Likewise, basketball coaches are lavished with lucrative shoe endorsement deals while the players–the true endorsers–actually wear the shoes. It gets worse. Consider the coursework. Most doctorate-level classes have little practical value, either because the course content is overly theoretical, or too removed from the student’s area of specialization. Analogously, to keep athletes eligible, coaches steer them into frivolous courses that hardly prepare them for mainstream jobs.
In each case, campus jocks and doctoral students sit in classrooms, sweating out aimless lectures, not because it’s worthwhile, but because it provides the outward appearance that an educational mission is being fulfilled.
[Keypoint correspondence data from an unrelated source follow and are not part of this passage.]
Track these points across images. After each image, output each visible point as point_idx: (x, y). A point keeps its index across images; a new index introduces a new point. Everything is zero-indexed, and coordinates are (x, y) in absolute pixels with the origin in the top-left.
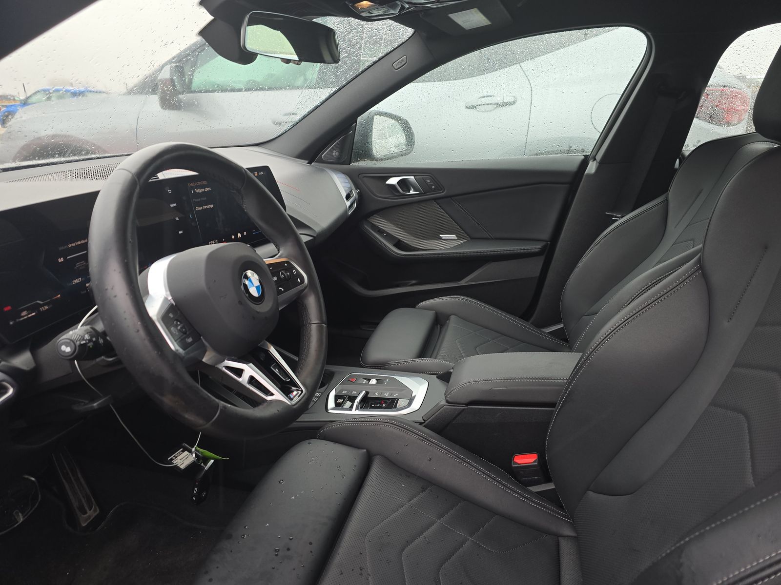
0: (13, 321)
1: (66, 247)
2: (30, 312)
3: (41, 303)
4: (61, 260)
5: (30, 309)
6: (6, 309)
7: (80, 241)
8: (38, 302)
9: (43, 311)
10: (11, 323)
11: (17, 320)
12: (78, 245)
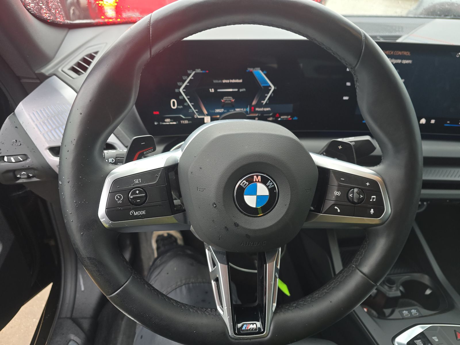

College sports aside, it was the campus research business that led me and thousands of other unsuspecting folks who share my love of science to pursue unmarketable degrees. So what’s the remedy for this unfortunate situation? U.S. universities should exit the research business, disassociate the labs from the school, terminate doctorate degrees, and focus on classroom instruction. Professors should be hired to teach, and researchers should be hired to research. When a student earns a master’s degree, she will have the option of taking a job as a junior researcher (if one is available) and working side-by-side with a senior scientist. Because research positions are so rare, most master’s-degree graduates will land non-research positions or take jobs as university teachers. That way nobody will be overtrained.
Students, if not universities, seem to be getting the message. In 1999, the number of doctoral degrees conferred dropped for the first time in 14 years, according to the National Science Foundation, with the biggest declines coming in engineering and physical sciences. It was the second-largest drop in 40 years. Naturally, the news set off a wave of hysteria from university administrators and other scientific groups.
The headline in a February Washington Times story read, “Dip in doctoral degrees seen as threat to science, defense.” Stephen Director, dean of the engineering program at the University of Michigan, claimed that engineering faculties were already feeling the pinch of too few qualified professors, and that private industry was struggling to find research staff. I can only hope that students won’t take the bait.